Ryan was shocked that her fellatio sequence caused outrage – she got on with the guy! She also wanted to go home early. But it revealed something broader: a deliberate inflexibility around sex, a sense that the consequence of the #MeToo movement was demonstrative chastity. “I’ve always found this fascinating, in arguments about sex, permission and manipulation, the people who fail to grasp the complexity of it.
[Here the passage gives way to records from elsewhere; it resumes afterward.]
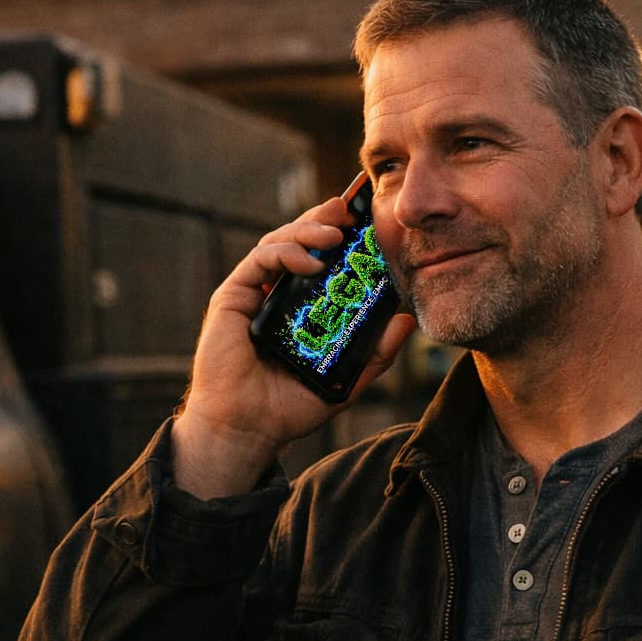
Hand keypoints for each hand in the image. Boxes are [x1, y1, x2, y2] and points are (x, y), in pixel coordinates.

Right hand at [172, 195, 414, 498]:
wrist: (248, 429)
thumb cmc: (290, 406)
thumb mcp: (347, 377)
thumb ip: (376, 351)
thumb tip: (408, 320)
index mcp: (300, 307)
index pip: (322, 260)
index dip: (341, 237)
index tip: (366, 222)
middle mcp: (276, 294)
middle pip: (301, 242)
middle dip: (326, 220)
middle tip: (352, 211)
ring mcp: (254, 293)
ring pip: (280, 242)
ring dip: (309, 229)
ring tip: (336, 233)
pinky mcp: (233, 296)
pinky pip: (261, 260)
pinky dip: (287, 252)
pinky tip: (312, 260)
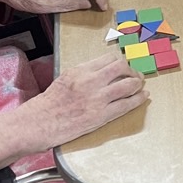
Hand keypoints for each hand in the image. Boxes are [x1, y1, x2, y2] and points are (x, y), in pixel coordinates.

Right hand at [14, 54, 149, 149]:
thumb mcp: (65, 79)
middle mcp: (90, 81)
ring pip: (128, 85)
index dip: (120, 62)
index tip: (125, 66)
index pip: (109, 58)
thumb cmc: (48, 104)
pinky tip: (143, 97)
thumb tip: (103, 72)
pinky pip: (126, 105)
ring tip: (140, 85)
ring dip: (138, 84)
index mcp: (80, 70)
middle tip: (136, 75)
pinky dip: (138, 100)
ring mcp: (97, 98)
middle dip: (132, 70)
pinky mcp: (101, 116)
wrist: (39, 123)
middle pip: (122, 67)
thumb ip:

Therefore if this is abuse, why isn’t that abuse?” She references the comparison of certain comments to lyrics in popular music. “They said: ‘Well, how’s that different?’ I thought: ‘How is it similar?’”

She would not have relocated to London in 2008 had it not been for her partner at the time. “Everyone said: ‘Don’t go to London, they have pests there.’ And I hated it, because I was suddenly poor.”

‘I knew I had comedy’

She got a job in business, was told she had lupus, which can sometimes make it difficult to get pregnant, and at 23, made the decision to try to have a baby. “When you’re first informed about something – I was quite sick at the time – you go to the most negative outcome. My rationale with my boyfriend was, we’ve had so many problems, if we are still together by now, we never will. Now I see how long life is, and how many things can transform. But at 23, I didn't realize.” She succeeded in get pregnant and had Violet.

The next bit sounds as nerve-wracking as a classic comedy film. While on parental leave, she would care for Violet in the day and try to enter standup in the evening, bringing her daughter with her. She felt from her sales job that she had no problem winning people over, and she had confidence in her fast thinking from her time at Hooters; more than that, she says bluntly, “I felt sure I had jokes.” The whole circuit was permeated with sexism – she won a major comedy award in 2008, just over a year after she’d started performing, a prize that was established in the context of a persistent debate about whether women could be funny

George Schroeder
George Schroeder

A seasoned journalist passionate about uncovering stories that bridge cultures and inspire change.